[An updated version of this biography can be found at James M. Buchanan in the 2nd edition.]
James Buchanan is the cofounder, along with Gordon Tullock, of public choice theory (see Public Choice Theory). Buchanan entered the University of Chicago's graduate economics program as a "libertarian socialist." After six weeks of taking Frank Knight's course in price theory, recalls Buchanan, he had been converted into a zealous free marketer.
Buchanan's next big conversion came while reading an article in German by Swedish economist Knut Wicksell. The obscure 1896 article's message was that only taxes and government spending that are unanimously approved can be justified. That way, argued Wicksell, taxes used to pay for programs would have to be taken from those who benefited from those programs. Wicksell's idea contradicted the mainstream forties' view, still the mainstream view, that there need be no connection between what a taxpayer pays and what he receives in benefits. But Buchanan found it persuasive. He translated the essay into English and started thinking more along Wicksell's lines.
One of the products of his thinking was a book, coauthored with Gordon Tullock, titled The Calculus of Consent. They showed that the unanimity requirement is unworkable in practice. They then considered modifications to the rule, what they called "workable unanimity." Their book, along with Anthony Downs's An Economic Theory of Democracy, helped start the field of public choice and is now considered a classic. Together, Buchanan and Tullock also started the academic journal Public Choice.

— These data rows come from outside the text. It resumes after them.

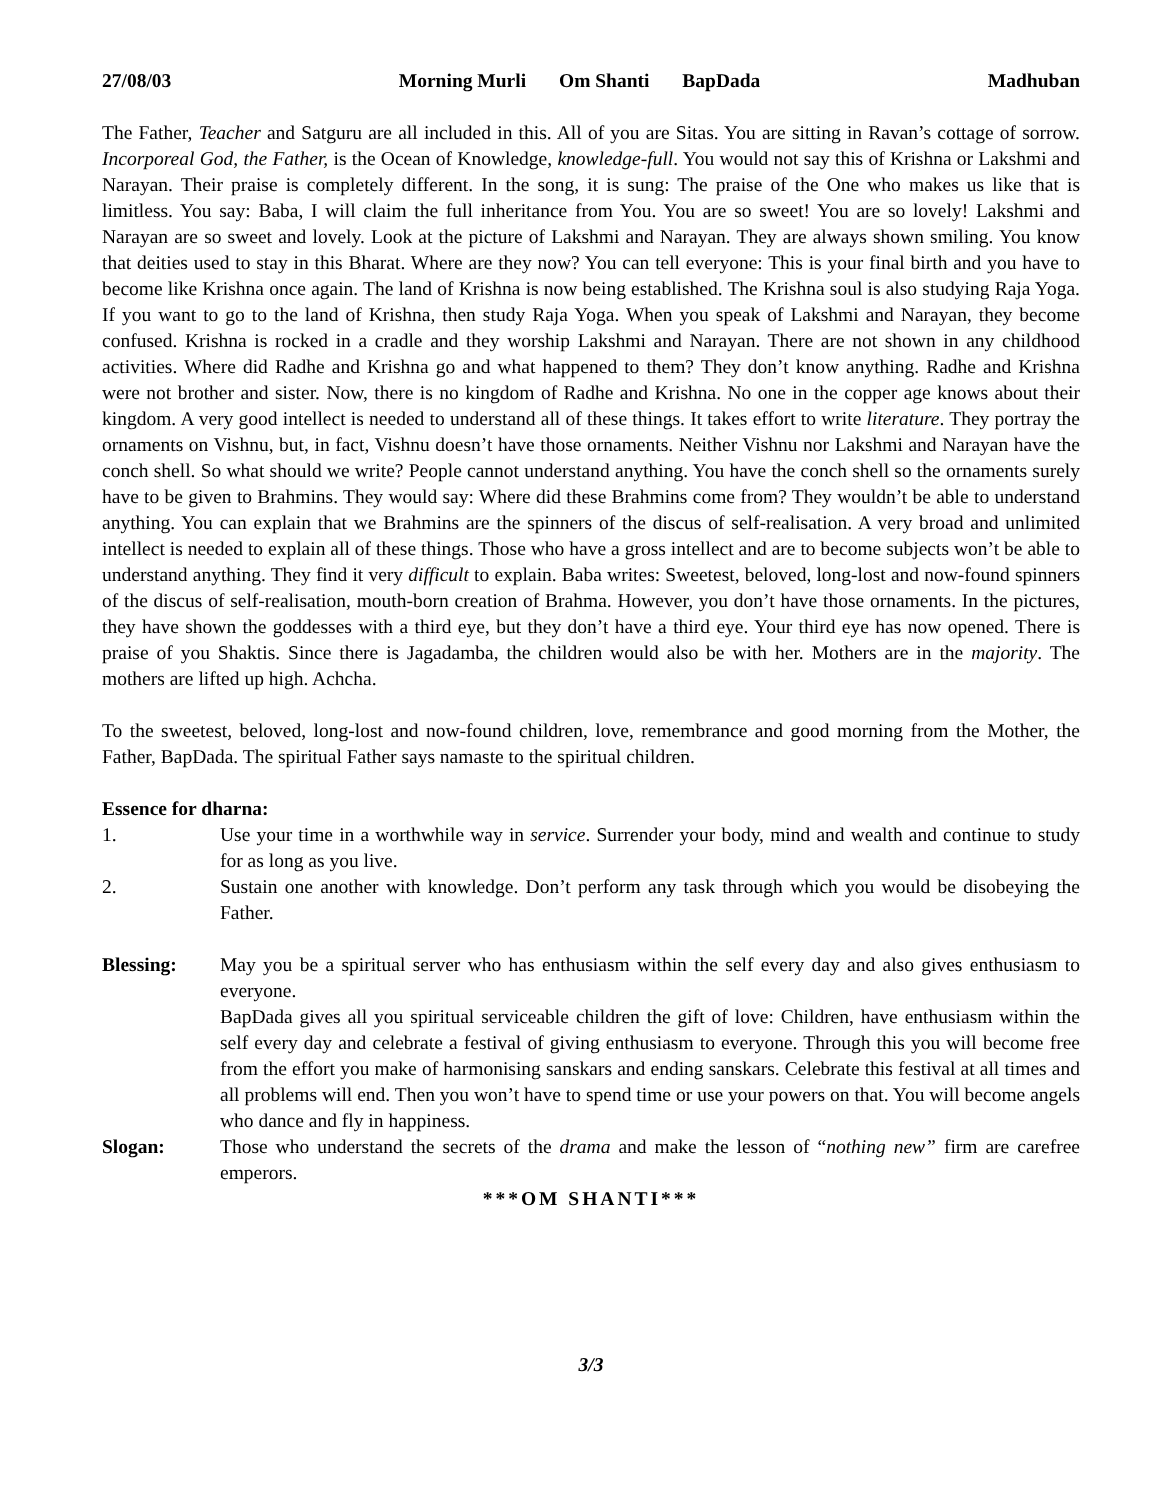27/08/03 Morning Murli Om Shanti BapDada Madhuban
The Father, Teacher and Satguru are all included in this. All of you are Sitas. You are sitting in Ravan’s cottage of sorrow. Incorporeal God, the Father, is the Ocean of Knowledge, knowledge-full. You would not say this of Krishna or Lakshmi and Narayan. Their praise is completely different. In the song, it is sung: The praise of the One who makes us like that is limitless. You say: Baba, I will claim the full inheritance from You. You are so sweet! You are so lovely! Lakshmi and Narayan are so sweet and lovely. Look at the picture of Lakshmi and Narayan. They are always shown smiling. You know that deities used to stay in this Bharat. Where are they now? You can tell everyone: This is your final birth and you have to become like Krishna once again. The land of Krishna is now being established. The Krishna soul is also studying Raja Yoga. If you want to go to the land of Krishna, then study Raja Yoga. When you speak of Lakshmi and Narayan, they become confused. Krishna is rocked in a cradle and they worship Lakshmi and Narayan. There are not shown in any childhood activities. Where did Radhe and Krishna go and what happened to them? They don’t know anything. Radhe and Krishna were not brother and sister. Now, there is no kingdom of Radhe and Krishna. No one in the copper age knows about their kingdom. A very good intellect is needed to understand all of these things. It takes effort to write literature. They portray the ornaments on Vishnu, but, in fact, Vishnu doesn’t have those ornaments. Neither Vishnu nor Lakshmi and Narayan have the conch shell. So what should we write? People cannot understand anything. You have the conch shell so the ornaments surely have to be given to Brahmins. They would say: Where did these Brahmins come from? They wouldn’t be able to understand anything. You can explain that we Brahmins are the spinners of the discus of self-realisation. A very broad and unlimited intellect is needed to explain all of these things. Those who have a gross intellect and are to become subjects won’t be able to understand anything. They find it very difficult to explain. Baba writes: Sweetest, beloved, long-lost and now-found spinners of the discus of self-realisation, mouth-born creation of Brahma. However, you don’t have those ornaments. In the pictures, they have shown the goddesses with a third eye, but they don’t have a third eye. Your third eye has now opened. There is praise of you Shaktis. Since there is Jagadamba, the children would also be with her. Mothers are in the majority. The mothers are lifted up high. Achcha.
To the sweetest, beloved, long-lost and now-found children, love, remembrance and good morning from the Mother, the Father, BapDada. The spiritual Father says namaste to the spiritual children.
Essence for dharna:
1. Use your time in a worthwhile way in service. Surrender your body, mind and wealth and continue to study for as long as you live.
2. Sustain one another with knowledge. Don’t perform any task through which you would be disobeying the Father.
Blessing: May you be a spiritual server who has enthusiasm within the self every day and also gives enthusiasm to everyone.
BapDada gives all you spiritual serviceable children the gift of love: Children, have enthusiasm within the self every day and celebrate a festival of giving enthusiasm to everyone. Through this you will become free from the effort you make of harmonising sanskars and ending sanskars. Celebrate this festival at all times and all problems will end. Then you won’t have to spend time or use your powers on that. You will become angels who dance and fly in happiness.
Slogan: Those who understand the secrets of the drama and make the lesson of “nothing new” firm are carefree emperors.
***OM SHANTI***
3/3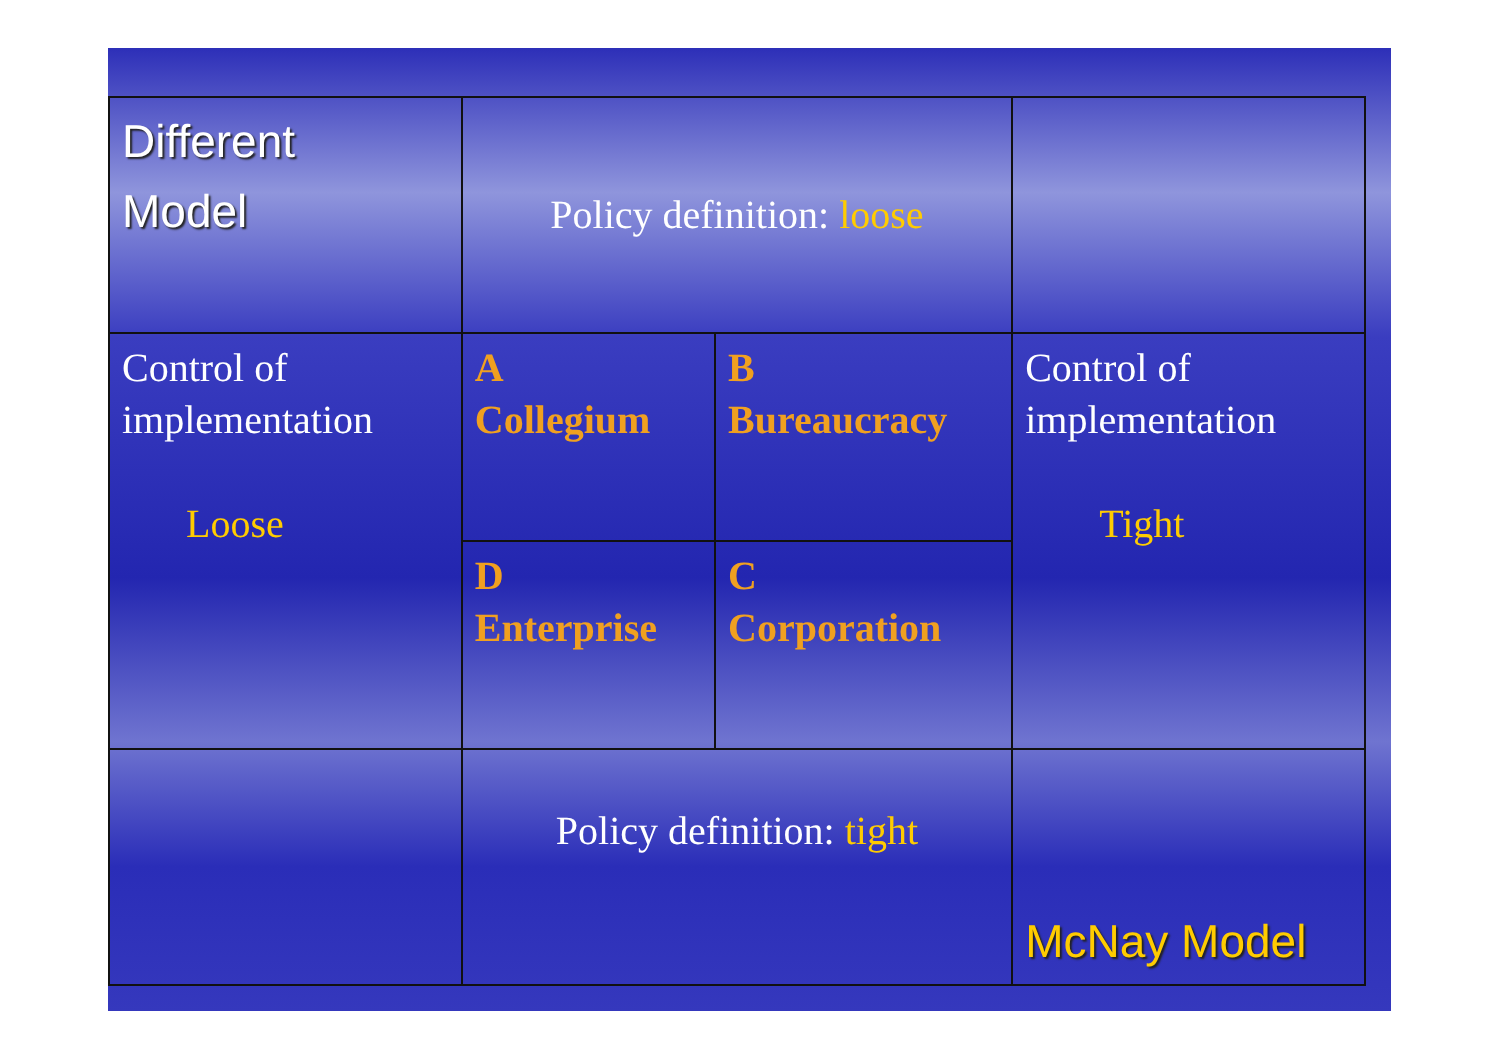| Different Model | Policy definition: loose | | |
| Control of implementation Loose | A Collegium | B Bureaucracy | Control of implementation Tight |
| | D Enterprise | C Corporation | |
| | Policy definition: tight | | McNay Model |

Perhaps Buchanan's most important contribution to economics is his distinction between two levels of public choice—the initial level at which a constitution is chosen, and the postconstitutional level. The first is like setting rules of a game, and the second is like playing the game within the rules. Buchanan has proselytized his fellow economists to think more about the first level instead of mucking about as political players at the second level. To spread this way of thinking, Buchanan has even started a new journal called Constitutional Economics.
Buchanan also believes that because costs are subjective, much of welfare economics—cost-benefit analysis, and so on—is wrongheaded. He spells out these views in detail in Cost and Choice, an uncommonly impassioned economics book. Yet Buchanan has not persuaded most of his economist colleagues on this issue.
Buchanan was awarded the 1986 Nobel Prize in economics for "his development of the contractual and constitutional bases for the theory of economic and political decision making." Buchanan is a southerner and proud of his heritage. He was born in Murfreeboro, Tennessee, and has spent most of his academic life in Virginia, first at the University of Virginia, then at Virginia Polytechnic Institute and State University, and most recently, at George Mason University. In 1969 Buchanan became the first director of the Center for the Study of Public Choice. He was president of the Southern Economic Association in 1963 and of the Western Economic Association in 1983 and 1984, and vice president of the American Economic Association in 1971.
(With Gordon Tullock.) The Calculus of Consent: Logical Foundations of Constitutional Democracy. 1962.
Cost and Choice. 1969.
Freedom in Constitutional Contract. 1977.
(With Robert P. Tollison.) The Limits of Liberty. 1975.
(With Geoffrey Brennan.) The Power to Tax. 1980.